Kelder and her family have taken Ryan’s death “as a personal mission to prevent others from experiencing their emptiness and devastation resulting from narcotics addiction,” Defino said in a press release. Kelder, her husband Vince and daughter Randi have started a foundation in honor of Ryan. Raising Your Awareness about Narcotics (RYAN) is a grassroots organization designed to bring education, awareness and advocacy to those who presently struggle and are at risk of future involvement with opioids.
The Kelders are on board, Defino said. The Hope Rocks Festival has a higher social purpose than Morse Rocks. It will address drug abuse and suicide issues directly, bringing together school administrators, teachers, staff, parents, kids and community members to shed a light on these dark areas.
It will let those who suffer and their friends know that there is a way out from the abuse and from the depression that leads to suicide, Defino said. “It’s pretty remarkable how all our volunteers – more than 100 – have come together and put this all together.”
Bringing the families together
Twelve teams of volunteers began working on the project last October. They include those working on a sport tournament, crafters, social workers, musicians, artists and others.
“It all comes down to our faith, our belief that we can do something about this,” Defino said. “We have a major problem, and it’s important that we bring the families and those suffering out of the shadows and let them know there is hope.”
Ulster County Community College, SUNY New Paltz, and Columbia-Greene Community College will participate alongside the Saugerties school district, local police departments, area legislators and the community.
“My family could not wait to jump in and become involved with the Hope Rocks Festival,” said Carole Kelder. “We feel that this is a great opportunity to promote awareness about the disease of addiction and at the same time, provide hope to those who may be struggling. We find the importance in shedding light on not only addiction, but on mental-health-related issues, which lead to suicide, and will celebrate the choice to live life to the fullest.”
Food, health and hope
Kelder and the RYAN organization are assisting the festival, coordinating the speakers and presenters. “We will have several individuals who will offer their personal experiences about life in recovery, and how they now live beyond their wildest dreams,” she explained. “The festival is a gathering of musicians, artists, athletes, crafters, foodies, mental-health-service providers, support service agencies, etc. It’s a gathering of fun, food, health and hope.”

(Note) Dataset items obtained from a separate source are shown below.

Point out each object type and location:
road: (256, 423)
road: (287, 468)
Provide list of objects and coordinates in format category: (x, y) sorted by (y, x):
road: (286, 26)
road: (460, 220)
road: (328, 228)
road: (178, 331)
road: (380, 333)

In addition to seminars and access to agencies and support, there will be athletic activities, art and film exhibitions, live music, crafters, vendors and food at Hope Rocks. Presently, registration is open for a 5/10K run and tournaments in softball volleyball and basketball. More than 40 bands and musicians will perform at five different performance areas around the festival grounds.
Though the festival offers many attractions, organizers hope the focus on recovery and mental health will have the greatest benefit. “The Hope Rocks festival can help individuals and the community at large by having a plethora of agencies and community organizations available at their fingertips providing resources for help,” Defino said. “Through presenters and speakers, we hope to dispel the myths of addiction and mental health issues, eliminating the stigma that is attached to each.”